Could you rewrite the listing below, changing each "wages" to "salaries" and leaving everything else as it is?
*** Data provided Section Begins ***
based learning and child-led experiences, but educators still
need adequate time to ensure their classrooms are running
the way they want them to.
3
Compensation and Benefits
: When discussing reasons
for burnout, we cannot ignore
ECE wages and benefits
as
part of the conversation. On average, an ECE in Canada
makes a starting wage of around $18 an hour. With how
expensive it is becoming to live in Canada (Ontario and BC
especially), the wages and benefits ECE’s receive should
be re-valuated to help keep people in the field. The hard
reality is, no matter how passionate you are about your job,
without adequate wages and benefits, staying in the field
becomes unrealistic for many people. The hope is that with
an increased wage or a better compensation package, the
*** Data provided Section Ends ***
=== Output below ===
based learning and child-led experiences, but educators still
need adequate time to ensure their classrooms are running
the way they want them to.
3
Compensation and Benefits
: When discussing reasons
for burnout, we cannot ignore
ECE salaries and benefits
as
part of the conversation. On average, an ECE in Canada
makes a starting wage of around $18 an hour. With how
expensive it is becoming to live in Canada (Ontario and BC
especially), the salaries and benefits ECE’s receive should
be re-valuated to help keep people in the field. The hard
reality is, no matter how passionate you are about your job,
without adequate salaries and benefits, staying in the field
becomes unrealistic for many people. The hope is that with
an increased wage or a better compensation package, the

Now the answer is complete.